Au marché, il y a des fruits et des légumes pour les bourses bien remplies, qui sont de bonne qualité, et il y a des fruits et légumes pour les désargentés, qui sont de moindre qualité, évidemment.
Il en est de même en culture et animation artistique. Concerts, spectacles et autres manifestations culturelles ne sont pas à la portée de tous.
Des quartiers, voire des régions entières, sont exclus du monde culturel pour différentes raisons dont les principales sont la cherté des billets d’accès ou tout simplement l’inexistence de structures culturelles pouvant accueillir spectacles et concerts.
En effet, 47 ans après l’indépendance du pays, il y a encore de petites villes et de gros villages qui n’ont pas le moindre espace culturel, pas de théâtre, pas de cinéma, pas la moindre salle de spectacle.
Pis, on trouve dans certaines agglomérations des salles de cinéma, voire de petits théâtres, hérités du colonisateur, mais que les actuels gestionnaires de la commune ont fermés parce qu’ils ne savent plus trop quoi en faire ou qu’ils ont transformés en dépôts de marchandises, marchés, habitations…
Dans d’autres localités, des maisons des jeunes et/ou de culture sont tout bonnement fermées, pour cause de manque de matériels, de formateurs ou parce que le gardien, qui fait la pluie et le beau temps, a décidé de fermer la porte à tous ceux dont la tête ne lui revient pas…

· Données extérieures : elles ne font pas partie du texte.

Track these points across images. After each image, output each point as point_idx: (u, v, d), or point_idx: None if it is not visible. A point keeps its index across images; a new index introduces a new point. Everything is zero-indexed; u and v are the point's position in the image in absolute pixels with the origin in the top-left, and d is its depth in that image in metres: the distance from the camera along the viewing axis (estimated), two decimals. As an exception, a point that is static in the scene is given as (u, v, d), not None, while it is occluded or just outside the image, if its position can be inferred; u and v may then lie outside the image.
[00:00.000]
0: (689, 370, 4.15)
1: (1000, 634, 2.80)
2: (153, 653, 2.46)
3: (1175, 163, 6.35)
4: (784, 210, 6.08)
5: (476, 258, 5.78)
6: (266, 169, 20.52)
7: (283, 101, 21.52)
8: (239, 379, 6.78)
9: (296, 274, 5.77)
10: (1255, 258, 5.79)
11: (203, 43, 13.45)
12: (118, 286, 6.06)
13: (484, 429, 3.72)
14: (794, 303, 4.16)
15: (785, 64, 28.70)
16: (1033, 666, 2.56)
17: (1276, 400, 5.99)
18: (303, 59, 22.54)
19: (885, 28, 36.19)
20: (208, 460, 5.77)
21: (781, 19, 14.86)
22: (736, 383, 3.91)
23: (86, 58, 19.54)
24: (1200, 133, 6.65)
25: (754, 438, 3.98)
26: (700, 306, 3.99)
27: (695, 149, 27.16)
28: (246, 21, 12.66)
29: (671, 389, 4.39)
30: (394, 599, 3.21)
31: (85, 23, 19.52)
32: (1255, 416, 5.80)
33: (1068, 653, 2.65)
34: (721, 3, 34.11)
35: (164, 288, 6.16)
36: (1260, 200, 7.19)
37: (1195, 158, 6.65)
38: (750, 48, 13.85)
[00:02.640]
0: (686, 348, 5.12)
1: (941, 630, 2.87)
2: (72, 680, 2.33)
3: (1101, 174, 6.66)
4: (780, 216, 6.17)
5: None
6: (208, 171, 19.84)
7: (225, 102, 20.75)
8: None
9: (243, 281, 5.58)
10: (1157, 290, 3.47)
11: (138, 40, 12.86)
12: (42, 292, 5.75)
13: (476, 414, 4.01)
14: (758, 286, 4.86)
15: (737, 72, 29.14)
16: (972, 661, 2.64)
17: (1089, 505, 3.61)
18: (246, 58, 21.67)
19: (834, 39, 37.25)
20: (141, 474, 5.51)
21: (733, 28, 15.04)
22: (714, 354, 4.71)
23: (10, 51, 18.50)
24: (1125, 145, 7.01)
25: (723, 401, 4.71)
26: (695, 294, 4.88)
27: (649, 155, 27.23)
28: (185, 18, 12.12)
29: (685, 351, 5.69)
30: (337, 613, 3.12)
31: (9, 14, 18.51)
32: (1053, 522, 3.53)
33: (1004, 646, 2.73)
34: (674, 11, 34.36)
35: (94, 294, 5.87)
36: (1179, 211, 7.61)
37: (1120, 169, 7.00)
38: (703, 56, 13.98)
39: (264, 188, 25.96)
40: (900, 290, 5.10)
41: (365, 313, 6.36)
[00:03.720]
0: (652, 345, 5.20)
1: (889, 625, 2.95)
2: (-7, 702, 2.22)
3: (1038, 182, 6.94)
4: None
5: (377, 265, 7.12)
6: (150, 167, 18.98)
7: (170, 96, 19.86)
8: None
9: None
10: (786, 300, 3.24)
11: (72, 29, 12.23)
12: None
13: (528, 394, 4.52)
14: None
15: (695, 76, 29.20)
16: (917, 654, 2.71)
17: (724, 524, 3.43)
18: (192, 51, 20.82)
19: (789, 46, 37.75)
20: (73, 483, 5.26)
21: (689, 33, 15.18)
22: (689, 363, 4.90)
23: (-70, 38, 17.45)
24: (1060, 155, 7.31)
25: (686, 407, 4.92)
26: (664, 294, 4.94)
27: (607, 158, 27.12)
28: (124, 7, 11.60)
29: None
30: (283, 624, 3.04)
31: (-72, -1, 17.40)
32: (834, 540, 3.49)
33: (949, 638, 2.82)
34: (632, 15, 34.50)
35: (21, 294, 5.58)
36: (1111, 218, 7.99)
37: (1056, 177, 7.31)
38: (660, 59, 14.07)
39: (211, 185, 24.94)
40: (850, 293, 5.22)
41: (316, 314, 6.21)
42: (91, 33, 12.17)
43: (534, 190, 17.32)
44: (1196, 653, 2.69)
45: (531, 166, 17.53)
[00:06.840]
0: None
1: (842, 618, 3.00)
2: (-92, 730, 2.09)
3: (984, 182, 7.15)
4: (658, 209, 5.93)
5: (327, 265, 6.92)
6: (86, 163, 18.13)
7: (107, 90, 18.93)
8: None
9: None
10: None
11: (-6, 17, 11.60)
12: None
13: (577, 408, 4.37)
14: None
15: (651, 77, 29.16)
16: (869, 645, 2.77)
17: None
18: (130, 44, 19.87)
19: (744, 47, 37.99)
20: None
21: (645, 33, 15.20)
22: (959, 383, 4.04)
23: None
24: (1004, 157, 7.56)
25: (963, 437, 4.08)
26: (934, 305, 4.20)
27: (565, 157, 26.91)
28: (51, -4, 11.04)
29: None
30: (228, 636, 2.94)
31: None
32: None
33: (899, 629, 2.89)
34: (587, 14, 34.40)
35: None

On a vu des tournées artistiques contourner des villes parce qu’elles n’avaient pas de structures d’accueil.
Dans les villes bien équipées, relativement, en infrastructures culturelles, le problème se pose en termes de cherté de l’accès aux spectacles ou l’impossibilité de rallier l’endroit où ils se déroulent pour cause d’absence de moyens de transport.
Cette situation est bien illustrée au cours du mois de Ramadhan durant lequel institutions, structures, directions et autres opérateurs privés s’activent pour animer des scènes un peu partout.
Mais ces scènes ne sont pas pour tous. De nombreux citoyens, familles et jeunes, essentiellement, en sont exclus, de fait, parce qu’ils n’ont pas les moyens de se déplacer jusqu’à la salle ou de payer les billets d’entrée.
Abandonnés à leur sort, ces habitants des «no culture lands» comme les a si justement qualifiés un journaliste, inventent leurs propres distractions et la scène culturelle à leur mesure.
On les appelle mahchacha, qaada, gouçra, selon la région, et ce sont des rendez-vous de copains et d’enfants du quartier autour de quelques potes musiciens (ou une hi-fi), du thé, des gâteaux et des jeux de cartes ou de dominos.
On passe de bons moments à écouter de la musique et à taper le carton, sans trop penser à son sort, sauf si d’aventure un journaliste venait poser ses questions sur l’animation artistique dans ce quartier populaire oublié de la culture.
Et c’est là tout le défi de la socialisation de la culture qui est la responsabilité du maire, du chef de daïra, du wali et de nombreux autres ministres.
C’est à l’Etat de prendre en charge la culture pour qu’elle soit à la portée de tous.